───── Text

# Sie haben Geld für genau ein Spiel. Welches von beiden kaufen Sie eher? (Mirror's Edge vs. Prince of Persia)



## Administrator (21. Juli 2008)

*Sie haben Geld für genau ein Spiel. Welches von beiden kaufen Sie eher? (Mirror's Edge vs. Prince of Persia)*

Jetzt ist Ihre Meinung gefragt: Hier können Sie Ihren Kommentar zum Quickpoll veröffentlichen und mit  anderen Lesern darüber diskutieren.


----------



## The-Suffering-Clone (21. Juli 2008)

*AW: Sie haben Geld für genau ein Spiel. Welches von beiden kaufen Sie eher?*

Und wenn ich Hunger hätte


----------



## Cr4zYd0nG (25. Juli 2008)

*AW: Sie haben Geld für genau ein Spiel. Welches von beiden kaufen Sie eher?*



			
				The-Suffering-Clone am 21.07.2008 13:13 schrieb:
			
		

> Und wenn ich Hunger hätte



Dann würde ich lieber Mirror´s Edge auffressen


----------



## Shadow_Man (25. Juli 2008)

*AW: Sie haben Geld für genau ein Spiel. Welches von beiden kaufen Sie eher?*

Bei beiden Spielen muss man erst mal abwarten. Dieser neue Anime/Manga Prinz sagt mir nicht wirklich zu. Mirror's Edge scheint ja ein innovatives Spiel zu werden, aber muss man mal die Umsetzung abwarten. Also: unentschlossen.


----------



## Bensta (27. Juli 2008)

*AW: Sie haben Geld für genau ein Spiel. Welches von beiden kaufen Sie eher? (Mirror's Edge vs. Prince of Persia)*



			
				SYSTEM am 21.07.2008 13:12 schrieb:
			
		

> Jetzt ist Ihre Meinung gefragt: Hier können Sie Ihren Kommentar zum Quickpoll veröffentlichen und mit  anderen Lesern darüber diskutieren.



Diese ganzen Umfragen hier helfen euch hoffentlich bei der Werbeplazierung... oder wo ist der tiefere Sinn ?


----------



## ghost5000 (9. August 2008)

*AW: Sie haben Geld für genau ein Spiel. Welches von beiden kaufen Sie eher?*



			
				Shadow_Man am 25.07.2008 22:43 schrieb:
			
		

> Bei beiden Spielen muss man erst mal abwarten. Dieser neue Anime/Manga Prinz sagt mir nicht wirklich zu. Mirror's Edge scheint ja ein innovatives Spiel zu werden, aber muss man mal die Umsetzung abwarten. Also: unentschlossen.




Seh ich genauso! Das neue POP sieht irgendwie komiesch aus. Tendiere zu Mirror's Edge


----------

──────────

### Ziel 1
Zieh aus den Datensätzen jede Zeile heraus, in der die Zeichenfolge „kern“ vorkommt.

───── Bereitgestellte Angaben

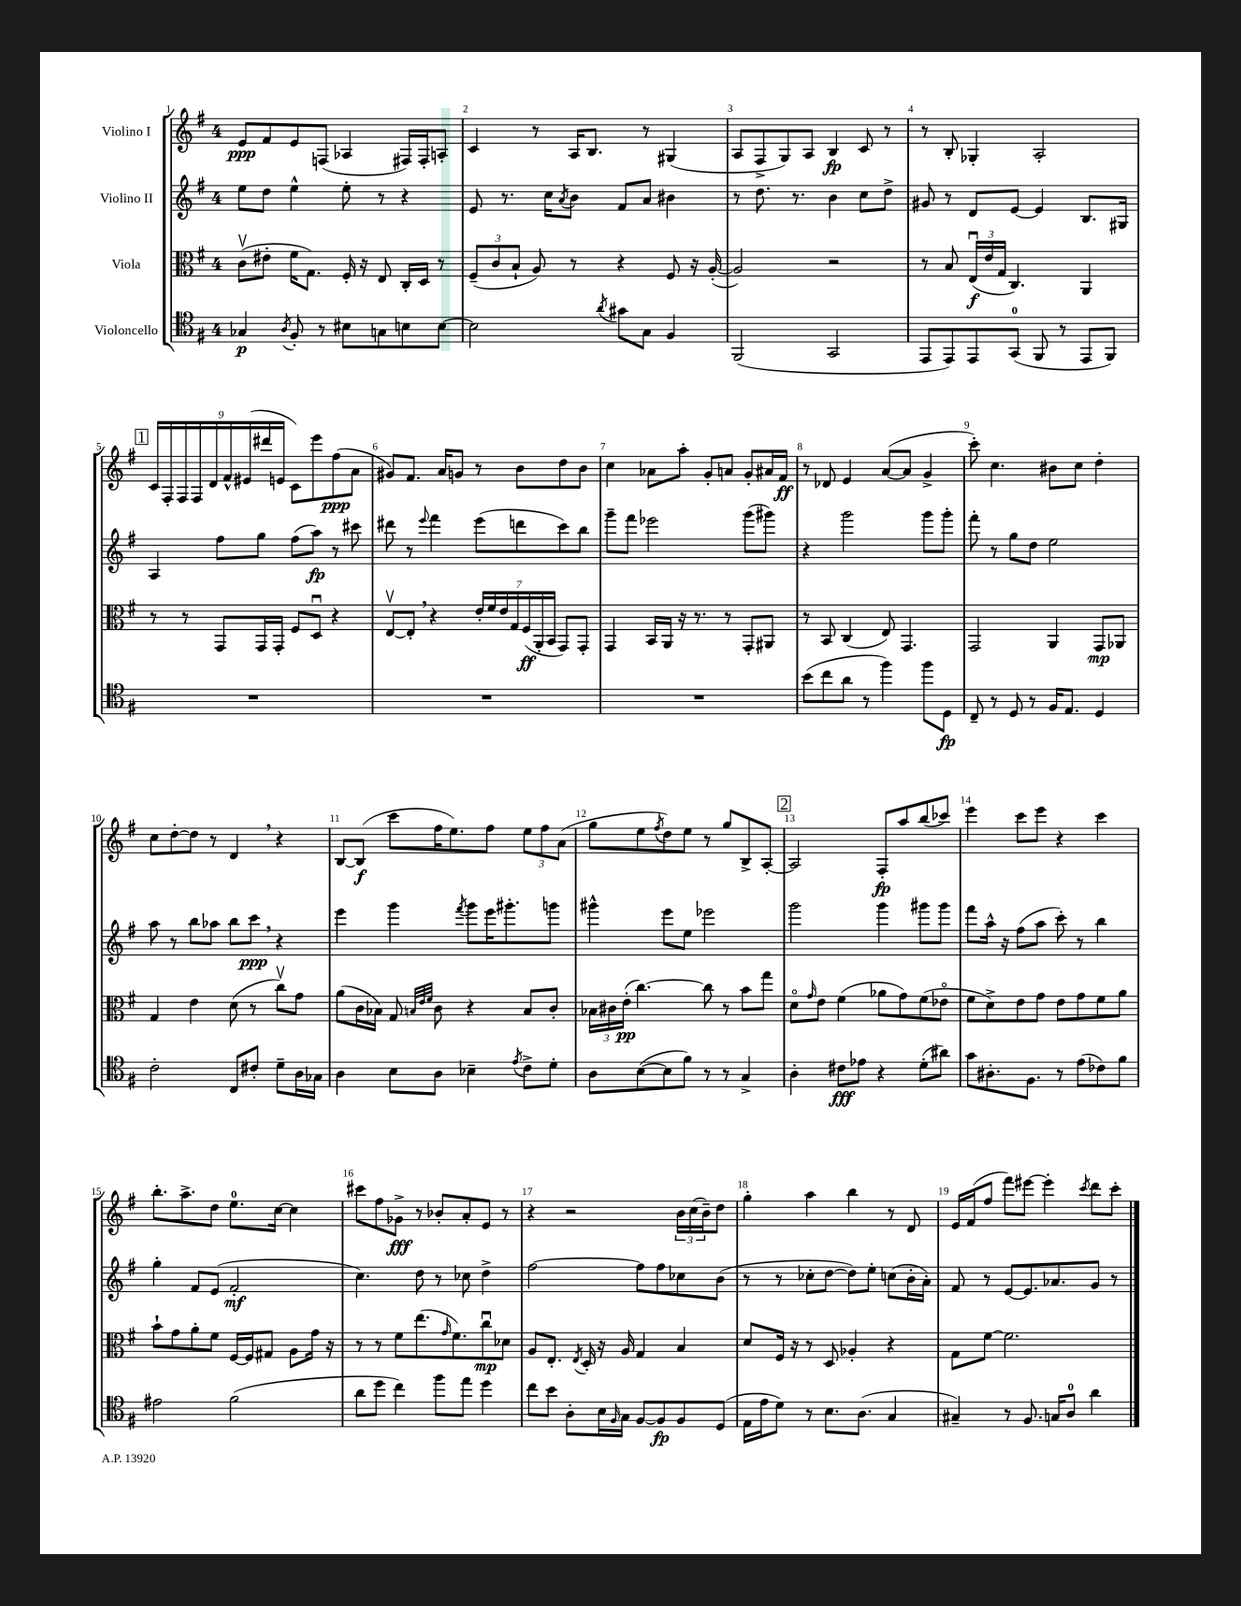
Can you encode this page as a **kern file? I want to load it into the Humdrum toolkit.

**kern	**dynam	**kern	**dynam	**kern	**dynam	**kern	**dynam
*part4	*part4	*part3	*part3	*part2	*part2	*part1	*part1
*staff4	*staff4	*staff3	*staff3	*staff2	*staff2	*staff1	*staff1
*I"Violoncello	*	*I"Viola	*	*I"Violino II	*	*I"Violino I	*
*clefC4	*	*clefC3	*	*clefG2	*	*clefG2	*
*k[f#]	*	*k[f#]	*	*k[f#]	*	*k[f#]	*
*M4/4	*	*M4/4	*	*M4/4	*	*M4/4	*
=1	=1	=1	=1	=1	=1	=1	=1
4G-X/	p	(8cv\L	.	8ee\L	.	8e/L	ppp
.	.	8e#X'\J	.	8dd\J	.	8f#/	.
8qA/	.	.	.	.	.	.	.
8F#'/	.	16f#\KL	.	4ee^^\	.	8e/	.
.	.	8.G\J)	.	.	.	.	.
8r	.	.	.	.	.	(8Fn/J	.
8B#X\L	.	16F#'/	.	8ee'\	.	4A-X/	.
.	.	16r	.	.	.	.	.
8Gn\	.	8E/	.	8r	.	.	.
8Bn\	.	16C'/LL	.	4r	.	16F#X/LL)	.
.	.	16D/JJ	.	.	.	16F#'/J	.
[8B\J	.	8r	.	.	.	8An'/J	.
=2	=2	=2	=2	=2	=2	=2	=2
2B\]	.	(12F#~/L	.	8e/	.	4c/	.
.	.	12c/	.	.	.	.	.
.	.	.	.	8.r	.	.	.
.	.	12B`/J	.	.	.	.	.
.	.	8A/)	.	.	.	8r	.
.	.	.	.	16cc\KL	.	.	.
.	.	.	.	8qa/	.	.	.
.	.	8r	.	8b\J	.	16A/KL	.
.	.	.	.	.	.	8.B/J	.
8qa/	.	.	.	.	.	.	.
8g#X\L	.	4r	.	8f#/L	.	.	.
8G\J	.	.	.	8a/J	.	8r	.
4F#/	.	8F#/	.	4b#X\	.	(4G#X/	.
.	.	16r	.	.	.	.	.
.	.	([16A'/	.	.	.	.	.
=3	=3	=3	=3	=3	=3	=3	=3
(2FF#/	.	2A/])	.	8r	.	8A/L	.
.	.	.	.	8.dd\	.	8F#^/	.
.	.	.	.	.	.	8G/)	.
.	.	.	.	8.r	.	.	.
.	.	.	.	.	.	8A/J	.
2GG/	.	2r	.	4b\	.	4B/	fp
.	.	.	.	8cc\L	.	8c/	.
.	.	.	.	8dd^\J	.	8r	.
=4	=4	=4	=4	=4	=4	=4	=4
8EE/L	.	8r	.	8g#X/	.	8r	.
8EE/)	.	8B/	.	8r	.	8B'/	.
8EE/	.	(24Eu/LL	f	8d/L	.	4G-X'/	.
.	.	24e/	.	.	.	.	.
.	.	24G/JJ	.	.	.	.	.
(8GG/J	.	4.C/)	.	[8e/J	.	.	.
8FF#/	.	.	.	4e/]	.	2A'/	.
8r	.	.	.	.	.	.	.
8EE/L	.	4AA/	.	8.B/L	.	.	.
8FF#/J)	.	.	.	.	.	.	.
.	.	.	.	16G#X/Jk	.	.	.
!!LO:LB:g=z
!!LO:REH:place=s1:t=1
=5	=5	=5	=5	=5	=5	=5	=5
1r	.	8r	.	4A/	.	18c/LL	.
.	.	.	.	.	.	18F#'/	.
.	.	.	.	.	.	18F#/	.
.	.	8r	.	.	.	.	.
.	.	.	.	.	.	18F#/	.
.	.	.	.	.	.	18d/	.
.	.	8GG/L	.	8ff#\L	.	.	.
.	.	.	.	.	.	18f#^^/	.
.	.	.	.	.	.	(18e#X/	.
.	.	16GG/L	.	8gg\J	.	.	.
.	.	.	.	.	.	18ddd#X/	.
.	.	16GG'/JJ	.	.	.	.	.
.	.	.	.	.	.	18en/JJ	.
.	.	8F#/L	.	(8ff#\L	.	8c\L)	.
.	.	8Du/J	.	8aa\J)	fp	8eee\	.
.	.	4r	.	8r	.	(8ff#\	ppp
.	.	.	.	8ccc#X\	.	8a\J	.
=6	=6	=6	=6	=6	=6	=6	=6
1r	.	[8Ev/L	.	8ddd#X\	.	8g#X/L)	.
.	.	8E',/J]	.	8r	.	8.f#/J	.
.	.	.	.	8qqeee/	.	.	.
.	.	4r	.	4fff#\	.	.	.
.	.	.	.	.	.	16a/KL	.
.	.	.	.	.	.	8gn/J	.
.	.	28e'/LL	.	(8eee\L	.	8r	.
.	.	28f#/	.	.	.	.	.
.	.	28e/	.	.	.	.	.
.	.	28G/	.	.	.	.	.
.	.	.	.	8dddn\	.	8b\L	.
.	.	(28F#/	ff	.	.	.	.
.	.	28AA'/	.	.	.	.	.
.	.	28BB/JJ	.	.	.	.	.
.	.	8GG/L)	.	8ccc\)	.	8dd\	.
.	.	8GG'/J	.	8bb\J	.	8b\J	.
=7	=7	=7	=7	=7	=7	=7	=7
1r	.	4GG/	.	8ggg~\L	.	4cc\	.
.	.	.	.	8fff#\J	.	.	.
.	.	16BB/LL	.	2eee-X\	.	8a-X\L	.
.	.	16AA/JJ	.	.	.	.	.
.	.	16r	.	.	.	8aa'\J	.
.	.	8.r	.	.	.	.	.
.	.	.	.	.	.	8g'/L	.
.	.	8r	.	.	.	8an/J	.
.	.	8GG'/L	.	(8ggg\L	.	8g'/L	.
.	.	8AA#X/J	.	8ggg#X\J)	.	16a#X/L	.
.	.	.	.	.	.	16f#/JJ	ff
=8	=8	=8	=8	=8	=8	=8	=8
(8b\L	.	8r	.	4r	.	8r	.
8cc\	.	8BB/	.	.	.	8d-X/	.
8a\J	.	(4C/	.	2ggg\	.	4e/	.
8r	.	.	.	.	.	.	.
4ff#\)	.	8E/)	.	.	.	([8a/L	.
.	.	4.GG/	.	.	.	8a/J]	.
8ff#\L	.	.	.	8ggg\L	.	4g^/	.
8D\J	fp	.	.	8ggg'\J	.	.	.
=9	=9	=9	=9	=9	=9	=9	=9
8C~/	.	2GG/	.	8fff#'\	.	8ccc'\)	.
8r	.	.	.	8r	.	4.cc\	.
8D/	.	.	.	8gg\L	.	.	.
8r	.	.	.	8dd\J	.	.	.
16F#/KL	.	4AA/	.	2ee\	.	8b#X\L	.
8.E/J	.	.	.	.	.	.	.
.	.	.	.	.	.	8cc\J	.
4D/	.	8GG/L	mp	.	.	4dd'\	.
.	.	8AA-X/J	.	.	.	.	.
!!LO:LB:g=z
=10	=10	=10	=10	=10	=10	=10	=10
2c'\	.	4G/	.	8aa\	.	8cc\L	.
.	.	.	.	8r	.	[8dd'\	.
.	.	4e\	.	8bb\L	.	8dd\J]	.
.	.	.	.	8aa-X\J	.	8r	.
8C/L	.	(8d\	.	8bb\L	.	4d,/	.
8c#X'/J	.	8r	.	8ccc,\J	ppp	.	.
8d~\L	.	8ccv\L)	.	4r	.	4r	.
16A\L	.	8g\J	.	.	.	.	.
16G-X\JJ	.	.	.	.	.	.	.
=11	=11	=11	=11	=11	=11	=11	=11
4A\	.	(8a\L	.	4eee\	.	[8B/L	.
.	.	16c\L	.	.	.	(8B/J]	f
.	.	16B-X\JJ)	.	.	.	.	.
8B\L	.	8G/	.	4ggg\	.	8ccc\L	.
.	.	32qqBn/LLL	.	.	.	.	.
.	.	32qqe/	.	.	.	.	.
.	.	32qqf#/JJJ	.	.	.	.	.
8A\J	.	8c\	.	.	.	16ff#\K	.
.	.	.	.	.	.	8.ee\)	.
.	.	.	.	8qfff#/	.	.	.
4B-X~\	.	4r	.	8ggg\L	.	.	.
.	.	.	.	16eee\K	.	8ff#\J	.
.	.	.	.	8.ggg#X'\	.	.	.
8qe/	.	.	.	.	.	.	.
8c^\L	.	8B/L	.	.	.	12ee\L	.
.	.	.	.	.	.	12ff#\	.
8d'\J	.	8c'/J	.	8gggn\J	.	.	.
.	.	.	.	.	.	(12a\J	.
=12	=12	=12	=12	=12	=12	=12	=12
8A\L	.	24B-X\LL	.	4ggg#X^^\	.	8gg\L	.
.	.	24c#X\	.	.	.	.	.
.	.	(24e'\JJ	pp	.	.	.	.
([8B\	.	[4.cc\)	.	.	.	8ee\	.
.	.	.	.	.	.	8qff#/	.
8B\]	.	.	.	8eee\L	.	8dd\)	.
8f#\J)	.	.	.	8ee\J	.	8ee\J	.
8r	.	8cc\]	.	2eee-X\	.	8r	.
8r	.	8r	.	.	.	8gg/L	.
4G^/	.	8b\L	.	.	.	8B^/	.
.	.	8gg\J	.	.	.	[8A'/J	.
!!LO:REH:place=s1:t=2
=13	=13	=13	=13	=13	=13	=13	=13
4A'\	.	8d\L	.	2ggg\	.	2A/]	.
.	.	16qqg/	.	.	.	.	.
.	.	8e\J	.	.	.	.	.
8c#X\L	fff	(4f#\	.	.	.	.	.
8e-X\J	.	.	.	.	.	.	.
4r	.	8a-X\L	.	4ggg\	.	8F#'/L	fp
.	.	8g\)	.	.	.	8aa/	.
(8d'\L	.	(8f#\	.	8ggg#X\L	.	(8bb/	.
8a#X\J)	.	8e-X\J	.	8ggg#\J	.	8ccc-X/J)	.
=14	=14	=14	=14	=14	=14	=14	=14
8g\L	.	8f#\L	.	8fff#\L	.	4eee\	.
8.A#X'\	.	8d^\)	.	16aa^^\Jk	.	.	.
.	.	.	.	16r	.	.	.
.	.	8e\	.	(8ff#\L	.	8ccc\L	.
8.F#\J	.	.	.	.	.	.	.
.	.	8g\J	.	8aa\J	.	8eee\J	.
8r	.	8e\L	.	8ccc'\)	.	4r	.
(8e\L	.	8g\	.	8r	.	.	.
8c-X\)	.	8f#\	.	4bb\	.	4ccc\	.
8f#\J	.	8a\J	.	.	.	.	.
!!LO:LB:g=z
=15	=15	=15	=15	=15	=15	=15	=15
2e#X\	.	8b`\L	.	4gg'\	.	8.bb'\L	.
.	.	8g\	.	.	.	.	.
.	.	.	.	.	.	8.aa^\	.
.	.	8a'\	.	8f#/L	.	.	.
.	.	8f#\J	.	(8e/J	.	8dd\J	.
(2f#\	.	[16F#/LL	.	2f#'/	mf	8.ee\L	.
.	.	16F#/J]	.	.	.	.	.
.	.	8G#X/J	.	.	.	.	.
.	.	.	.	.	.	[16cc\Jk	.
.	.	8A\L	.	.	.	4cc\]	.
.	.	16g\Jk	.	.	.	.	.
.	.	16r	.	.	.	.	.
=16	=16	=16	=16	=16	=16	=16	=16
8a\L	.	8r	.	4.cc\)	.	8ccc#X\L	.
8dd\J	.	8r	.	.	.	8ff#\	.
4cc\)	.	8f#\L	.	.	.	8g-X^\J	fff
.	.	(8.ee\	.	8dd\	.	8r	.
8ff#\L	.	.	.	8r	.	8b-X'/L	.
.	.	16qqg/	.	.	.	.	.
.	.	8.f#\)	.	.	.	.	.
8ee\J	.	.	.	8cc-X\	.	8a'/	.
4dd\	.	8ccu\	mp	4dd^\	.	8e/J	.
.	.	8d-X\J	.	.	.	8r	.
=17	=17	=17	=17	=17	=17	=17	=17
8cc\L	.	8A/L	.	[2ff#\	.	4r	.
8b\J	.	8.E'/J	.	.	.	.	.
8A'\L	.	.	.	.	.	2r	.
.	.	8qE/	.	.	.	.	.
.	.	16D'/	.	.	.	.	.
16B\L	.	16r	.	.	.	.	.
16qqF#/	.	.	.	.	.	.	.
16G\JJ	.	16A/	.	.	.	.	.
[8F#/L	.	4G/	.	8ff#\L]	.	.	.
8F#/]	fp	.	.	8ff#\	.	.	.
8F#/	.	4B/	.	8cc-X\	.	24b\LL	.
.	.	.	.	.	.	(24cc\	.
.	.	.	.	.	.	24b~\J)	.
(8D/J	.	.	.	(8b\J	.	8dd\J	.
=18	=18	=18	=18	=18	=18	=18	=18
16E\LL	.	8d/L	.	8r	.	4gg'\	.
16e\J	.	.	.	.	.	.	.
8d\J)	.	16F#/Jk	.	8r	.	.	.
.	.	16r	.	.	.	.	.
8r	.	8r	.	8cc-X'\L	.	4aa\	.
8.B\L	.	8D/	.	[8dd\J	.	.	.
.	.	4A-X'/	.	8dd\L])	.	4bb\	.
(8.A\J	.	.	.	.	.	.	.
.	.	.	.	8ee'\J	.	.	.
4G/	.	4r	.	(8ccn\L	.	8r	.
.	.	.	.	16b'\L	.	8d/	.
.	.	.	.	16a'\JJ)	.	.	.
=19	=19	=19	=19	=19	=19	=19	=19
4G#X~/)	.	8G\L	.	8f#/	.	16e/LL	.
.	.	.	.	.	.	(16f#/J	.
.	.	[8f#\J	.	8r	.	8ff#/J	.
8r	.	2.f#\]	.	[8e/L	.	8fff#\L)	.
8.F#/	.	.	.	8.e/]	.	[8eee#X\J	.
.	.	.	.	.	.	4eee#'\]	.
16Gn/KL	.	.	.	8.a-X/	.	.	.
8A/J	.	.	.	.	.	.	.
.	.	.	.	.	.	8qccc/	.
4a\	.	.	.	8g/J	.	8ddd\L	.
.	.	.	.	8r	.	8ccc'\J	.
==	==	==	==	==	==	==	==
*-	*-	*-	*-	*-	*-	*-	*-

──────────

### Ziel 2
Schreib den Abschnitt im Text von „## The-Suffering-Clone (21.“ bis „Cr4zYd0nG (25. Juli 2008)“ neu und ersetze dabei „Hunger“ durch „Durst“.

### Ausgearbeitete Lösung 1
Can you encode this page as a **kern file? I want to load it into the Humdrum toolkit.
**kern	**dynam	**kern	**dynam	**kern	**dynam	**kern	**dynam

### Ausgearbeitete Lösung 2
## The-Suffering-Clone (21. Juli 2008)

*AW: Sie haben Geld für genau ein Spiel. Welches von beiden kaufen Sie eher?*

Und wenn ich Durst hätte


----------



## Cr4zYd0nG (25. Juli 2008)